Deru kui wa utareru
The stake that sticks out gets hammered down
Don’t make waves
Jon learned this proverb from his mother when he was in elementary school. He thinks his mom was taught the saying by her parents, who are from Japan. Jon said that the first time his mom used the proverb with him was when he was in third grade and tried to be different from everyone else in his class by dying his hair red. His teachers reprimanded him and said that hairstyle was not acceptable. Later on when Jons mom was explaining to him why he could not have red hair at school, she used the proverb to say that standing out too much can be a bad thing. In this context, the proverb is used to reinforce the school policy and help Jon follow the rules. The proverb is not meant to be harsh. Instead, it is a cautionary means of reminding someone that there can be consequences for choosing to go against the grain of society.
I heard Jon use this proverb when he was talking with a friend who was complaining about a math class. Jons friend wanted to rebel against the teacher, but Jon advised him not to make waves because his friend was the only one who was standing up against the teacher. For Jon, the proverb was appropriate to use because it expresses the dangers of separating oneself too much from the crowd. Though it is important to establish a unique identity, Jon felt that sticking out too much can lead to social stigmatization and punishment.

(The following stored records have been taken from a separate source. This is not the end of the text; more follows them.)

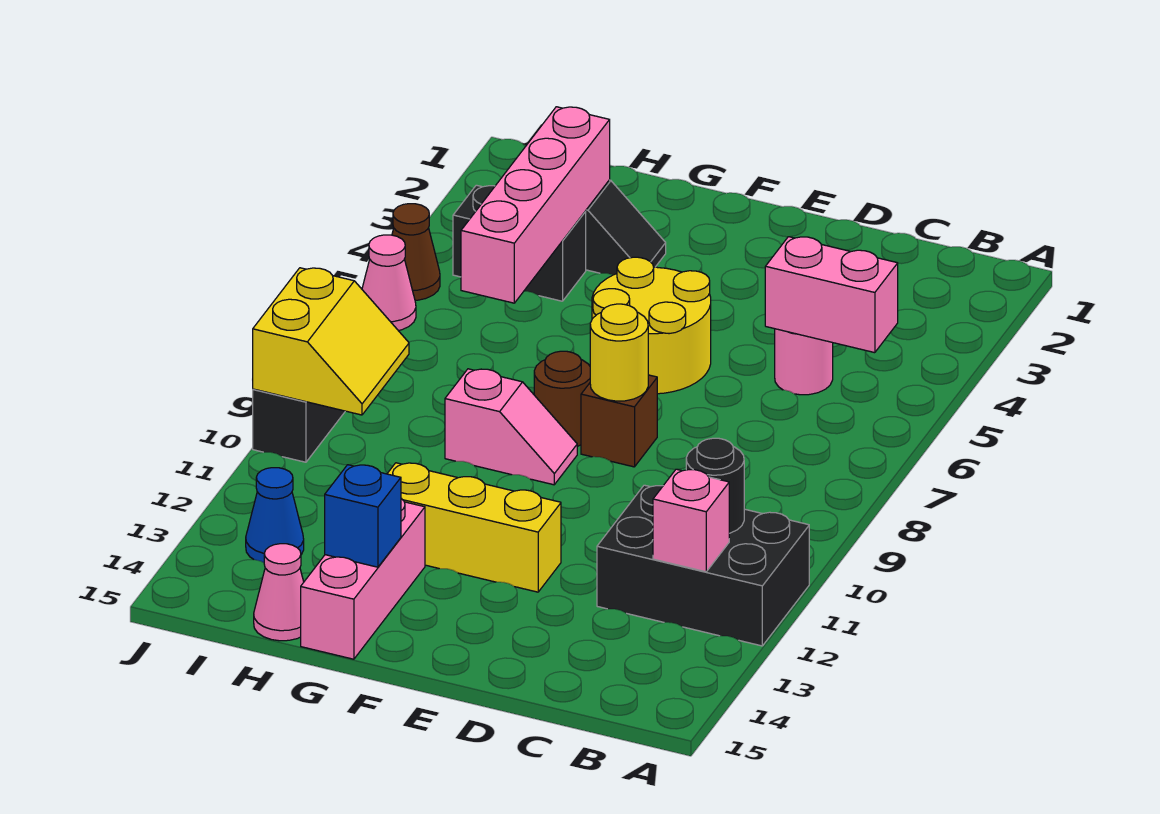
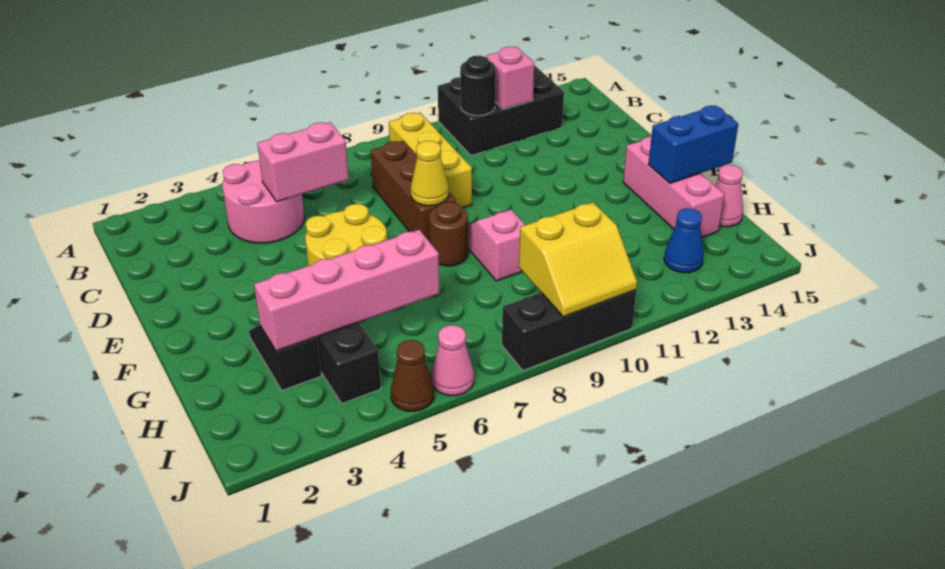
black brick A11:C12 level 1 -> black brick A11:B13 level 1
pink brick B5:C5 level 2 -> pink brick C5:C6 level 2
pink round brick C5 level 1 -> pink round brick B4:C5 level 1
brown brick E8 level 1 -> brown brick C8:E8 level 1
yellow round brick E8 level 2 -> yellow cone E8 level 2
yellow brick E12:G12 level 1 -> yellow brick B9:D9 level 1
pink brick G13:G15 level 1 -> pink brick F14:H14 level 1
blue brick G14 level 2 -> blue brick G14:G15 level 2
yellow slope I9:J10 level 2 top J -> yellow slope I9:J10 level 2 top I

I think that this proverb may have more relevance for Jon because of his Japanese heritage. Japanese culture has traditionally emphasized the importance of values like respect and cooperation, as well as social harmony and a strong familial bond. Unlike many Western civilizations, Japan does not place as much importance on the individual, and instead focuses on society as a whole. Therefore, it seems much more likely that someone raised in a Japanese household would be more likely to use this proverb and derive meaning from it than someone raised in Western Europe of the United States.
Examples of this proverb can be seen in almost form of literature or film, since many pieces of art and writing deal with the negative repercussions of anti-conformity. For instance, in the novel Brave New World by Aldous Huxley, John the savage is shunned by society for his resistance to adopt a civilized way of life. In the end, John can no longer tolerate being a social pariah and kills himself. Though it is an extreme example, Johns character shows how making waves in society can often have negative consequences that can be very difficult to overcome.